■ **Exercise**
Continue the Ruby Bench planning thread from its final line.

>> start Excerpted text

Ruby Bench Intros

Hi All,
I’m Dan McClain, a partner at DockYard, a Rails and Ember consultancy. I started working with ruby about 3-4 years ago, transitioning to it full time after leaving .Net 2 years ago. I maintain a couple of ActiveRecord related gems, and have started really thinking about performance. I don’t have much profiling experience, but definitely want to change that. I’d be interested in working on both the front end and the data gathering as well. I’d be able to help most on the front end (API and as @rwjblue suggested possible Ember UI) until I get up to speed on benchmarking practices. Most weeks I’d be able to contribute 5 hours, possible more.

I won’t be able to make the call at 5PM today

Perhaps we should schedule a call at a better time, or simply start planning without a call? Herding cats is complicated.

Indeed it is complicated. What we need is a quick breakdown of the steps, and an overall game plan. Doesn’t need to be super detailed yet, though.

I am still game for a call to layout the basic ideas and decide a general path forward…

Basic minutes of call:

@rwjblue @andypike @mariovisic and @sam attended.

  • We want to build this on Ruby all the way through, so will not reuse existing PyPy or Go front ends

  • Project will be split into 3 parts: UI, API and Runner. Runner will post up json results to the API, UI will talk to the API

  • Some suggested an Ember front end for the UI, personally I am happy with whatever the team working on the API decides on be it Ember or traditional. I do want to ensure it is very easy to contribute to the front end.

>> end Excerpted text
>> start Data lines

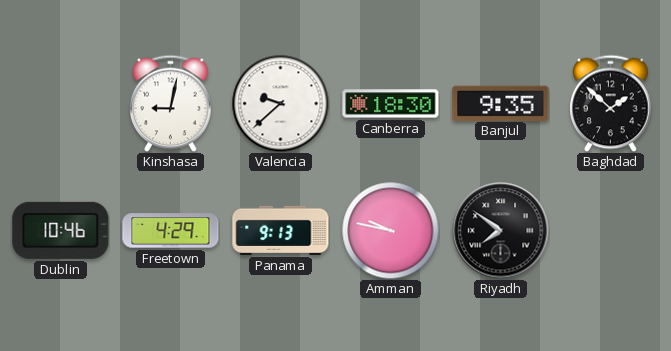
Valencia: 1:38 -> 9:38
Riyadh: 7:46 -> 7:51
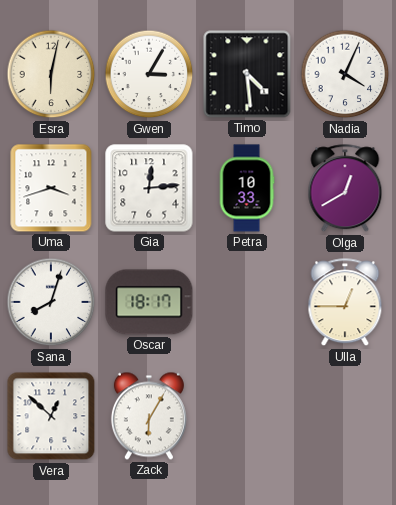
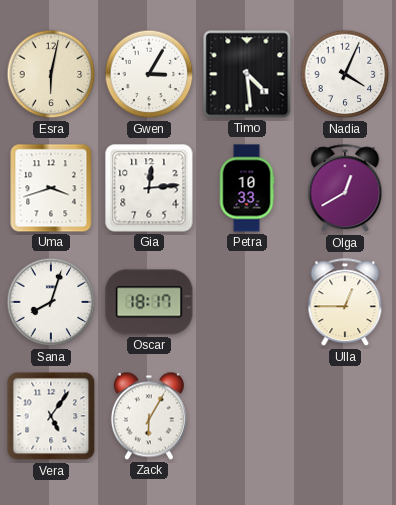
Vera: 12:52 -> 5:06
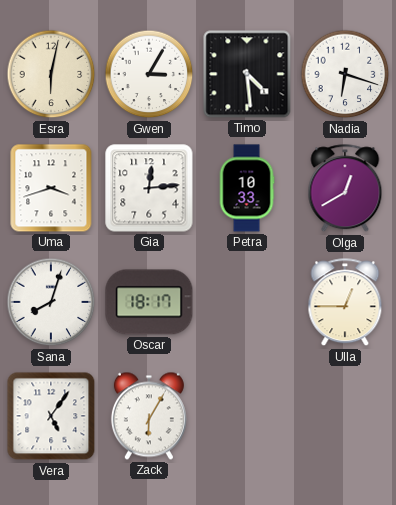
Nadia: 4:04 -> 6:18
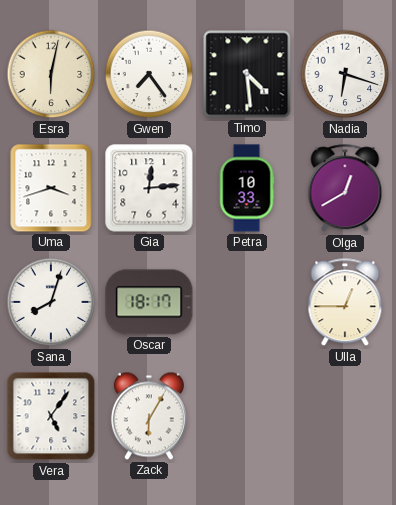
Gwen: 3:05 -> 7:24
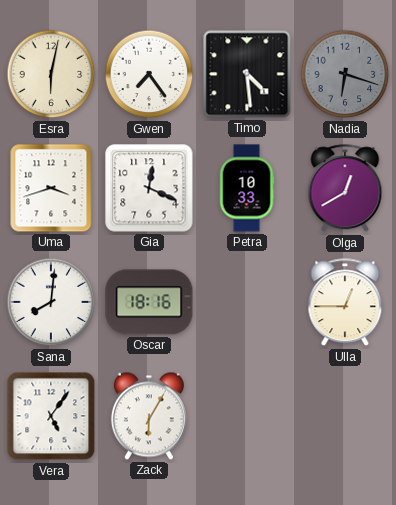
Nadia dial: white -> grey
Gia: 12:14 -> 12:19
Sana: 8:03 -> 8:01
Oscar: 18:17 -> 18:16
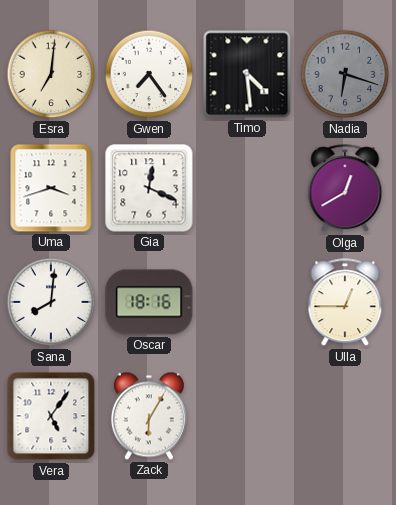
Esra: 6:02 -> 7:01
Petra: 10:33 -> none
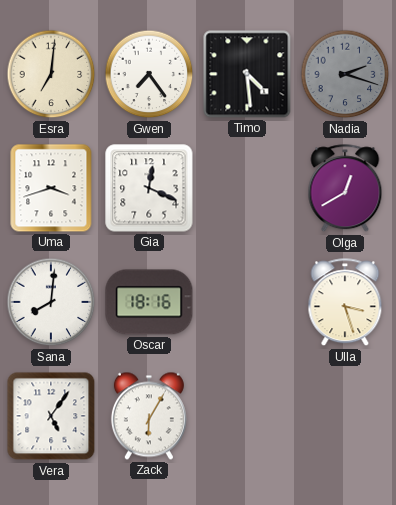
Nadia: 6:18 -> 2:18
Ulla: 12:45 -> 3:27
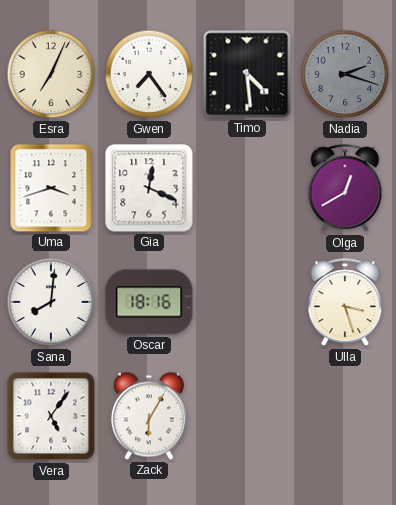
Esra: 7:01 -> 7:04
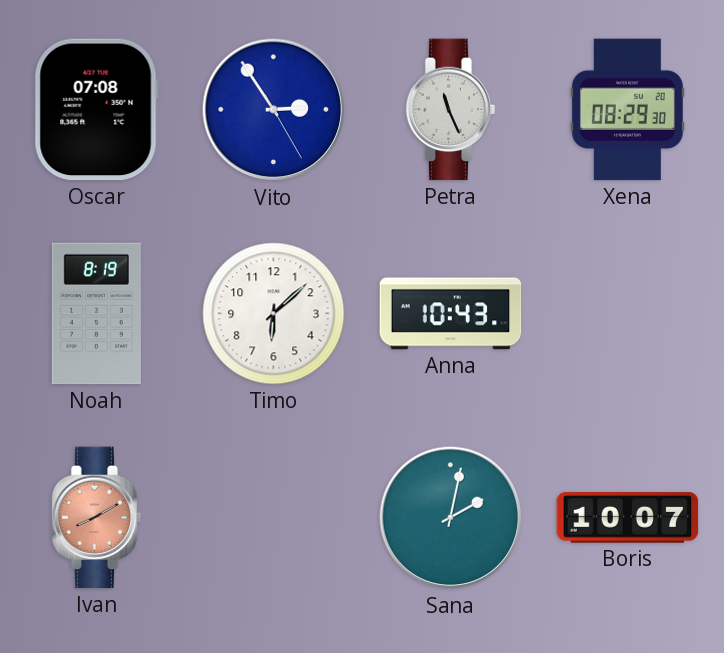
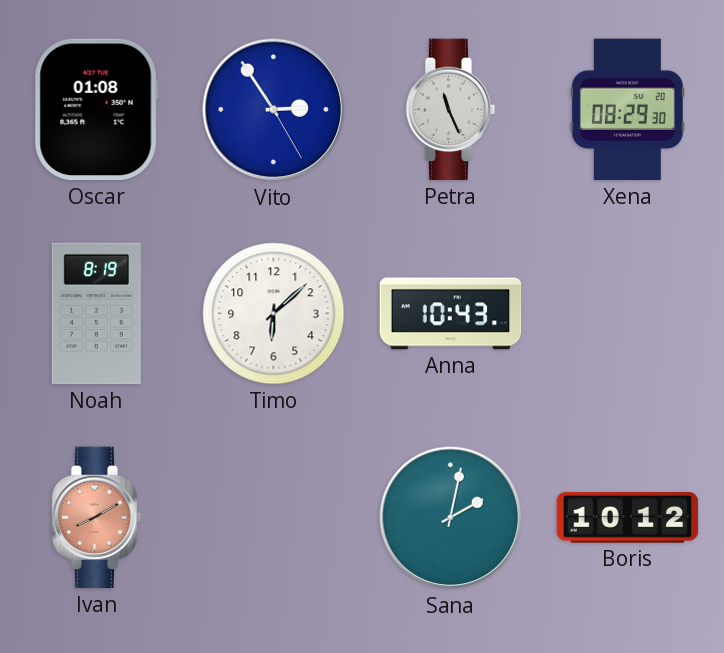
Oscar: 07:08 -> 01:08
Boris: 10:07 -> 10:12
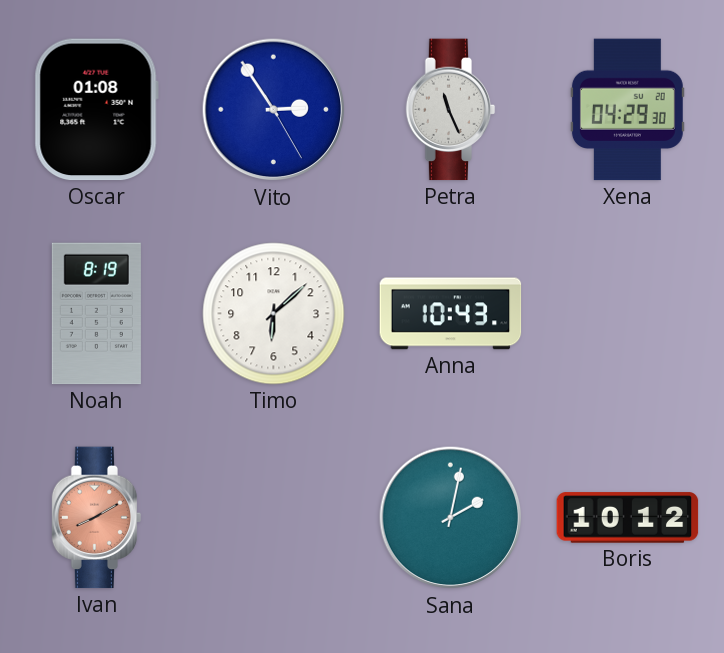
Xena: 08:29 -> 04:29
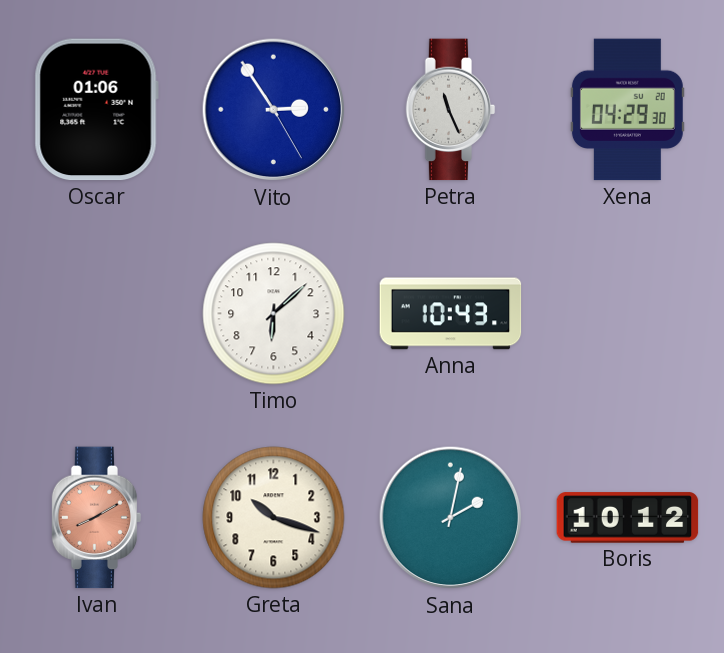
Oscar: 01:08 -> 01:06
Noah: 8:19 -> none
Greta: none -> 10:18
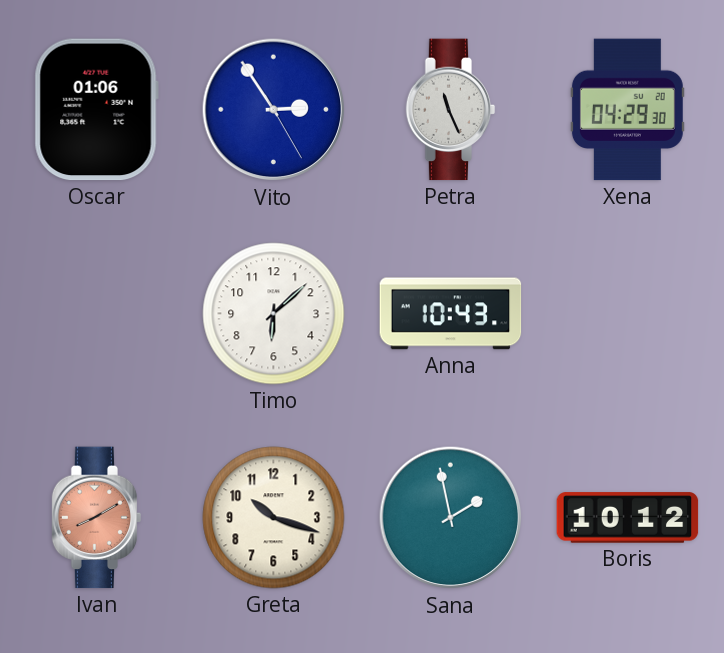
Sana: 2:02 -> 1:58
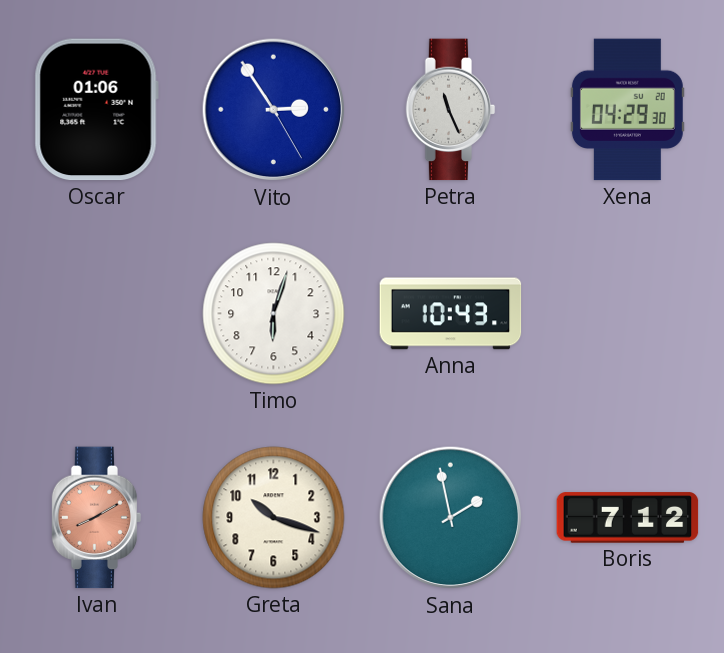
Timo: 6:08 -> 6:03
Boris: 10:12 -> 7:12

>> end Data lines

■ **Reply to the task**
  • I created a home for the project at Github, will add people to the organisation as needed https://github.com/organizations/ruby-bench

  • @andypike and @rwjblue are interested in UI / API. @mariovisic and myself interested in Runner

  • We need to define a “language / format” for results posted to the API as a first priority, everything flows from that, @rwjblue to create a topic here to discuss a proposed format

  • Timelines are complicated to set at the moment

  • Long term goal is isolate performance gains and regressions for a particular bench suite.

  • Engine is to be capable of running a suite comparing MRI performance over time, Rails performance over time and so on. When comparing performance overtime environment will be fixed except for the component being tested. So, for example, if testing Rails perf over time one would only change the Rails git repo and keep gems and Ruby versions fixed.

  • We need to think of an efficient way to bootstrap environments, I suggested storing historic builds of every version of Ruby to speed up running any historic benches we need.

:slight_smile:

Howdy all! Looks like I’m a bit late, but I’m Ben Weintraub, relatively new to Ruby (~2.5 years) by way of a mishmash of C, Objective-C, and lots of other stuff. I work at New Relic on the newrelic_rpm gem, and have set up a system kind of like this internally (though much more limited in scope) for our internal benchmarks. I’m interested in helping to build something better and more general.

I’m specifically interested in helping out with the runner or the API (or both).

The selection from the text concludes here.